Pour une fois, tu n'as pas l'impression de te faire manipuler par une bande de communicants branchouilles uniquement intéressés par le contenu de ton portefeuille.
Connivence.
Reconnaissance.
Du coup, tu te dis que les produits cosmétiques bourrés de saloperies pathogènes, c'est terminé.
Adieu, L'Oréal et ses expérimentations barbares sur les animaux, Roc et ses arnaques aux rides tout juste dignes d'un mauvais téléfilm de science-fiction sur M6, Dior et ses mannequins anorexiques sur le point d'être admis d'urgence dans un service de réanimation (ou à la morgue, c'est selon).
Désormais, tu achèteras du NA-TU-REL, du vrai, des produits qui respectent les corps dans leur diversité, une marque qui ne cherche pas à t'entuber comme un bleu (ce que tu n'es pas, relire plus haut: tu es un consommateur averti et citoyen).
Évidemment, c'est pas sur les chaînes qui te passent des pubs Dove que tu verras ça:


Et tant mieux.
Sinon, il y a fort à parier que tu finirais par te tirer une balle.

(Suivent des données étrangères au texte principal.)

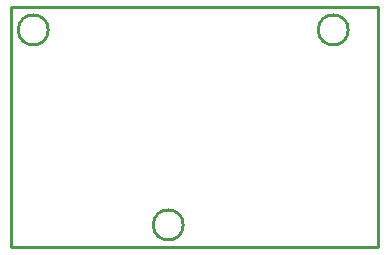
<source format=gbr>
G04 (created by PCBNEW (2013-jul-07)-stable) date Пт 28 фев 2014 10:34:58*
%MOIN*%
G04 Gerber Fmt 3.4, Leading zero omitted, Abs format*
%FSLAX34Y34*%
G01*
G70*
G90*
G04 APERTURE LIST*
%ADD10C,0.00590551*%
%ADD11C,0.01*%
G04 APERTURE END LIST*
G54D10*
G54D11*
X92037Y-27187D02*
G75*
G03X92037Y-27187I-500J0D01*
G74*
G01*
X86287Y-27937D02*
X98537Y-27937D01*
X86287Y-19937D02*
X86287Y-27937D01*
X98537Y-19937D02*
X86287Y-19937D01*
X98537Y-27937D02*
X98537Y-19937D01*
X97537Y-20687D02*
G75*
G03X97537Y-20687I-500J0D01*
G74*
G01*
X87537Y-20687D02*
G75*
G03X87537Y-20687I-500J0D01*
G74*
G01*
M02*

</source>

Ce qui ne dérangerait en fait pas grand-monde, vu que le suicide n'est que l'aboutissement d'un mal-être profond, que le mal-être profond touche environ trois milliards de personnes, et que le marché représenté par ces trois milliards d'individus fait bien l'affaire de l'industrie pharmaceutique, des pharmaciens, de la scientologie, des coaches de vie, des émissions de Delarue et de Julien Courbet, bref...
Ta mort ferait en somme un gros coup de pub.